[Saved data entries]
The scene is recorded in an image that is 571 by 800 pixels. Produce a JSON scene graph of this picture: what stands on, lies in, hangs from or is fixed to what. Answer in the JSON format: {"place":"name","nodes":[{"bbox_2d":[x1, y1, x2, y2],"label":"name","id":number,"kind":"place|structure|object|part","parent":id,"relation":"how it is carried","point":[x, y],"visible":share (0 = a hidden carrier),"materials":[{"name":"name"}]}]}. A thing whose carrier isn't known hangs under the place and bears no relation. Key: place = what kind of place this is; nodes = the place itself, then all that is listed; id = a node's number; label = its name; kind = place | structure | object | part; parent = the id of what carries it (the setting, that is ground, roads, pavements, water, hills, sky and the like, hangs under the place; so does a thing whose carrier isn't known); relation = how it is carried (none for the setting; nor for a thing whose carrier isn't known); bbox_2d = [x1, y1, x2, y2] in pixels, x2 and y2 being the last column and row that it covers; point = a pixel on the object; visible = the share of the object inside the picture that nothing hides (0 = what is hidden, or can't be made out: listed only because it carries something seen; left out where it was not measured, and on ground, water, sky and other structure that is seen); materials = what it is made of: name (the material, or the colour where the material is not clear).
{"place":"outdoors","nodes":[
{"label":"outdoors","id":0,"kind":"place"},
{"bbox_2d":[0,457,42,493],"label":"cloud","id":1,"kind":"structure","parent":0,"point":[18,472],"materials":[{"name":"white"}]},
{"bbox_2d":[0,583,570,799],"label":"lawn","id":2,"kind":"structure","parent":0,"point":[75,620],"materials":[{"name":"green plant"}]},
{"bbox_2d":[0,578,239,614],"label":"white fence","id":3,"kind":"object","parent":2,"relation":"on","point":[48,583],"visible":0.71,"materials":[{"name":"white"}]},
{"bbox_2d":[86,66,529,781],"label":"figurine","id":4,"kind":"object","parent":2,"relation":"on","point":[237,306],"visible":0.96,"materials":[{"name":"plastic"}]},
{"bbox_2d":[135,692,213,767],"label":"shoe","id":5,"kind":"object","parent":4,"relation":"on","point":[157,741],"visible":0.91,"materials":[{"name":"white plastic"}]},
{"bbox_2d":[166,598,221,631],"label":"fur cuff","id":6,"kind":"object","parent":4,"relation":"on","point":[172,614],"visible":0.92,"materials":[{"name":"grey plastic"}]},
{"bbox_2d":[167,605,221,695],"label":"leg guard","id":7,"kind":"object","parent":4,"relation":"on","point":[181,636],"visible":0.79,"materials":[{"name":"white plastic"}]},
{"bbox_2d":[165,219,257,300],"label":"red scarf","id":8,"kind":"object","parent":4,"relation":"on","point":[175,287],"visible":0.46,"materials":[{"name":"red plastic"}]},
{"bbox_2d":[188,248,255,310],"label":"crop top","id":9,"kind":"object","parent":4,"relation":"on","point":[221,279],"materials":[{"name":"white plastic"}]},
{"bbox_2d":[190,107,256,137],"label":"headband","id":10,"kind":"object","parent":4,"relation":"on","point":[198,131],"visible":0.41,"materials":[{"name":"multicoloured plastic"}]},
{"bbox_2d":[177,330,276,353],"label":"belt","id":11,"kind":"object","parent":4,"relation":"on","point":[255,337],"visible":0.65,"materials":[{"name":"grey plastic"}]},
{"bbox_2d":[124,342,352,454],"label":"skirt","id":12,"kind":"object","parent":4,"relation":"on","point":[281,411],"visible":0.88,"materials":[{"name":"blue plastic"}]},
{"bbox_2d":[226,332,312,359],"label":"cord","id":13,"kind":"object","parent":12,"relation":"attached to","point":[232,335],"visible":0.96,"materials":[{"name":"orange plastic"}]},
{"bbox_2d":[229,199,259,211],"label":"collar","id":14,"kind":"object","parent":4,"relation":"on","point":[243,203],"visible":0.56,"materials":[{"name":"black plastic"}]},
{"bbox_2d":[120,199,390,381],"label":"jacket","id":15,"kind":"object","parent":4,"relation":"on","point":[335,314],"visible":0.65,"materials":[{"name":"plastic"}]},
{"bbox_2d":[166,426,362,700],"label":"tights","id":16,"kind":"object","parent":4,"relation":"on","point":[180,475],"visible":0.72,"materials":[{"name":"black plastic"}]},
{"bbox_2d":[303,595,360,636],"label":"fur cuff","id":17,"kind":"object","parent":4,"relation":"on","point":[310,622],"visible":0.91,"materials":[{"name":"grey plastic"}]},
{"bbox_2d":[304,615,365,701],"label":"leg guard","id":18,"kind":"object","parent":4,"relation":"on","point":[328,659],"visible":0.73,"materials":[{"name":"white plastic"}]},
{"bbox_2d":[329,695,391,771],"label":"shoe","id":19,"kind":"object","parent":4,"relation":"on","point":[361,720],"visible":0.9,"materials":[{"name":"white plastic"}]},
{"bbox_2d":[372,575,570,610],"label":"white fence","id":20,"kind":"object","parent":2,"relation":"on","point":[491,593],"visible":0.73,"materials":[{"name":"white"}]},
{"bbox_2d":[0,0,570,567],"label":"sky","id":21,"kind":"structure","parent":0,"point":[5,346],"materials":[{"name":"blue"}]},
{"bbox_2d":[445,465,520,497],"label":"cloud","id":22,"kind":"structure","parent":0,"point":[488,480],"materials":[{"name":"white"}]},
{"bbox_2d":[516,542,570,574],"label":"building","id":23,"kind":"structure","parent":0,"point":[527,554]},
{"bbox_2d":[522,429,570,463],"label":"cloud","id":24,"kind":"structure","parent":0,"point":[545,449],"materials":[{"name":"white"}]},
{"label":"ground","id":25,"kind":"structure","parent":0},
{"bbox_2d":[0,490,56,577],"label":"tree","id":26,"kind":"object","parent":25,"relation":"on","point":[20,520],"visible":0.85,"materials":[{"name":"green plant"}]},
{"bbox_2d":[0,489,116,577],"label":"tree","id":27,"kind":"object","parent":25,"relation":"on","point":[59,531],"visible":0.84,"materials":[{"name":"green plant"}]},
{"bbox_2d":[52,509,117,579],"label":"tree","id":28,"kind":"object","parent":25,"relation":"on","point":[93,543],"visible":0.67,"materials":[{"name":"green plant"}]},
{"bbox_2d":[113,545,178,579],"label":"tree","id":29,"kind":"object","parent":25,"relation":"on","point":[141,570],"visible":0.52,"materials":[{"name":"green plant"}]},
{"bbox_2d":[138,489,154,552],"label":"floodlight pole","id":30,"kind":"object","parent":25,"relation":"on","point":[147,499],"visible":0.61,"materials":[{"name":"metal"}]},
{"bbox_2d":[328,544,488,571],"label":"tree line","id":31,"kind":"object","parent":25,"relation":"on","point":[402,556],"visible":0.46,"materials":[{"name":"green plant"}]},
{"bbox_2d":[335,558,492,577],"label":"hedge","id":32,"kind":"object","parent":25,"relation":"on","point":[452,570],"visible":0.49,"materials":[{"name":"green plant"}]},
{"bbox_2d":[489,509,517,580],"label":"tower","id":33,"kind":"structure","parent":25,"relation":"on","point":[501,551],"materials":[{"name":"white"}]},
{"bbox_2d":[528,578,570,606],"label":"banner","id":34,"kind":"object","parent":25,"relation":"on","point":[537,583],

__WORK REQUEST__: Every record above must be printed again exactly as it stands.

__EXERCISE ANSWER__:
The scene is recorded in an image that is 571 by 800 pixels. Produce a JSON scene graph of this picture: what stands on, lies in, hangs from or is fixed to what. Answer in the JSON format: {"place":"name","nodes":[{"bbox_2d":[x1, y1, x2, y2],"label":"name","id":number,"kind":"place|structure|object|part","parent":id,"relation":"how it is carried","point":[x, y],"visible":share (0 = a hidden carrier),"materials":[{"name":"name"}]}]}. A thing whose carrier isn't known hangs under the place and bears no relation. Key: place = what kind of place this is; nodes = the place itself, then all that is listed; id = a node's number; label = its name; kind = place | structure | object | part; parent = the id of what carries it (the setting, that is ground, roads, pavements, water, hills, sky and the like, hangs under the place; so does a thing whose carrier isn't known); relation = how it is carried (none for the setting; nor for a thing whose carrier isn't known); bbox_2d = [x1, y1, x2, y2] in pixels, x2 and y2 being the last column and row that it covers; point = a pixel on the object; visible = the share of the object inside the picture that nothing hides (0 = what is hidden, or can't be made out: listed only because it carries something seen; left out where it was not measured, and on ground, water, sky and other structure that is seen); materials = what it is made of: name (the material, or the colour where the material is not clear).
{"place":"outdoors","nodes":[
{"label":"outdoors","id":0,"kind":"place"},
{"bbox_2d":[0,457,42,493],"label":"cloud","id":1,"kind":"structure","parent":0,"point":[18,472],"materials":[{"name":"white"}]},
{"bbox_2d":[0,583,570,799],"label":"lawn","id":2,"kind":"structure","parent":0,"point":[75,620],"materials":[{"name":"green plant"}]},
{"bbox_2d":[0,578,239,614],"label":"white fence","id":3,"kind":"object","parent":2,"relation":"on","point":[48,583],"visible":0.71,"materials":[{"name":"white"}]},
{"bbox_2d":[86,66,529,781],"label":"figurine","id":4,"kind":"object","parent":2,"relation":"on","point":[237,306],"visible":0.96,"materials":[{"name":"plastic"}]},
{"bbox_2d":[135,692,213,767],"label":"shoe","id":5,"kind":"object","parent":4,"relation":"on","point":[157,741],"visible":0.91,"materials":[{"name":"white plastic"}]},
{"bbox_2d":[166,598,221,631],"label":"fur cuff","id":6,"kind":"object","parent":4,"relation":"on","point":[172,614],"visible":0.92,"materials":[{"name":"grey plastic"}]},
{"bbox_2d":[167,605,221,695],"label":"leg guard","id":7,"kind":"object","parent":4,"relation":"on","point":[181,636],"visible":0.79,"materials":[{"name":"white plastic"}]},
{"bbox_2d":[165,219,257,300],"label":"red scarf","id":8,"kind":"object","parent":4,"relation":"on","point":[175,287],"visible":0.46,"materials":[{"name":"red plastic"}]},
{"bbox_2d":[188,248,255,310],"label":"crop top","id":9,"kind":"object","parent":4,"relation":"on","point":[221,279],"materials":[{"name":"white plastic"}]},
{"bbox_2d":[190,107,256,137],"label":"headband","id":10,"kind":"object","parent":4,"relation":"on","point":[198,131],"visible":0.41,"materials":[{"name":"multicoloured plastic"}]},
{"bbox_2d":[177,330,276,353],"label":"belt","id":11,"kind":"object","parent":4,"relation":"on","point":[255,337],"visible":0.65,"materials":[{"name":"grey plastic"}]},
{"bbox_2d":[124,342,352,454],"label":"skirt","id":12,"kind":"object","parent":4,"relation":"on","point":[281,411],"visible":0.88,"materials":[{"name":"blue plastic"}]},
{"bbox_2d":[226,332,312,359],"label":"cord","id":13,"kind":"object","parent":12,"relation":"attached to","point":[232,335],"visible":0.96,"materials":[{"name":"orange plastic"}]},
{"bbox_2d":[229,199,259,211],"label":"collar","id":14,"kind":"object","parent":4,"relation":"on","point":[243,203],"visible":0.56,"materials":[{"name":"black plastic"}]},
{"bbox_2d":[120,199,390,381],"label":"jacket","id":15,"kind":"object","parent":4,"relation":"on","point":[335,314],"visible":0.65,"materials":[{"name":"plastic"}]},
{"bbox_2d":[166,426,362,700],"label":"tights","id":16,"kind":"object","parent":4,"relation":"on","point":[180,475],"visible":0.72,"materials":[{"name":"black plastic"}]},
{"bbox_2d":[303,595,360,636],"label":"fur cuff","id":17,"kind":"object","parent":4,"relation":"on","point":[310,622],"visible":0.91,"materials":[{"name":"grey plastic"}]},
{"bbox_2d":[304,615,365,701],"label":"leg guard","id":18,"kind":"object","parent":4,"relation":"on","point":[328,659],"visible":0.73,"materials":[{"name":"white plastic"}]},
{"bbox_2d":[329,695,391,771],"label":"shoe","id":19,"kind":"object","parent":4,"relation":"on","point":[361,720],"visible":0.9,"materials":[{"name":"white plastic"}]},
{"bbox_2d":[372,575,570,610],"label":"white fence","id":20,"kind":"object","parent":2,"relation":"on","point":[491,593],"visible":0.73,"materials":[{"name":"white"}]},
{"bbox_2d":[0,0,570,567],"label":"sky","id":21,"kind":"structure","parent":0,"point":[5,346],"materials":[{"name":"blue"}]},
{"bbox_2d":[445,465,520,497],"label":"cloud","id":22,"kind":"structure","parent":0,"point":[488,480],"materials":[{"name":"white"}]},
{"bbox_2d":[516,542,570,574],"label":"building","id":23,"kind":"structure","parent":0,"point":[527,554]},
{"bbox_2d":[522,429,570,463],"label":"cloud","id":24,"kind":"structure","parent":0,"point":[545,449],"materials":[{"name":"white"}]},
{"label":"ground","id":25,"kind":"structure","parent":0},
{"bbox_2d":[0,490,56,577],"label":"tree","id":26,"kind":"object","parent":25,"relation":"on","point":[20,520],"visible":0.85,"materials":[{"name":"green plant"}]},
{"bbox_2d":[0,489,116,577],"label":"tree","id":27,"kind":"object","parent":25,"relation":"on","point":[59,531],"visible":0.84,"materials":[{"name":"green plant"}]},
{"bbox_2d":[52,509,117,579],"label":"tree","id":28,"kind":"object","parent":25,"relation":"on","point":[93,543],"visible":0.67,"materials":[{"name":"green plant"}]},
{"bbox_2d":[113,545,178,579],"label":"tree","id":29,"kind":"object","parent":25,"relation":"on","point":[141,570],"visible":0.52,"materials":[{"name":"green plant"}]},
{"bbox_2d":[138,489,154,552],"label":"floodlight pole","id":30,"kind":"object","parent":25,"relation":"on","point":[147,499],"visible":0.61,"materials":[{"name":"metal"}]},
{"bbox_2d":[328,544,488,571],"label":"tree line","id":31,"kind":"object","parent":25,"relation":"on","point":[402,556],"visible":0.46,"materials":[{"name":"green plant"}]},
{"bbox_2d":[335,558,492,577],"label":"hedge","id":32,"kind":"object","parent":25,"relation":"on","point":[452,570],"visible":0.49,"materials":[{"name":"green plant"}]},
{"bbox_2d":[489,509,517,580],"label":"tower","id":33,"kind":"structure","parent":25,"relation":"on","point":[501,551],"materials":[{"name":"white"}]},
{"bbox_2d":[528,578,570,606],"label":"banner","id":34,"kind":"object","parent":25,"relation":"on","point":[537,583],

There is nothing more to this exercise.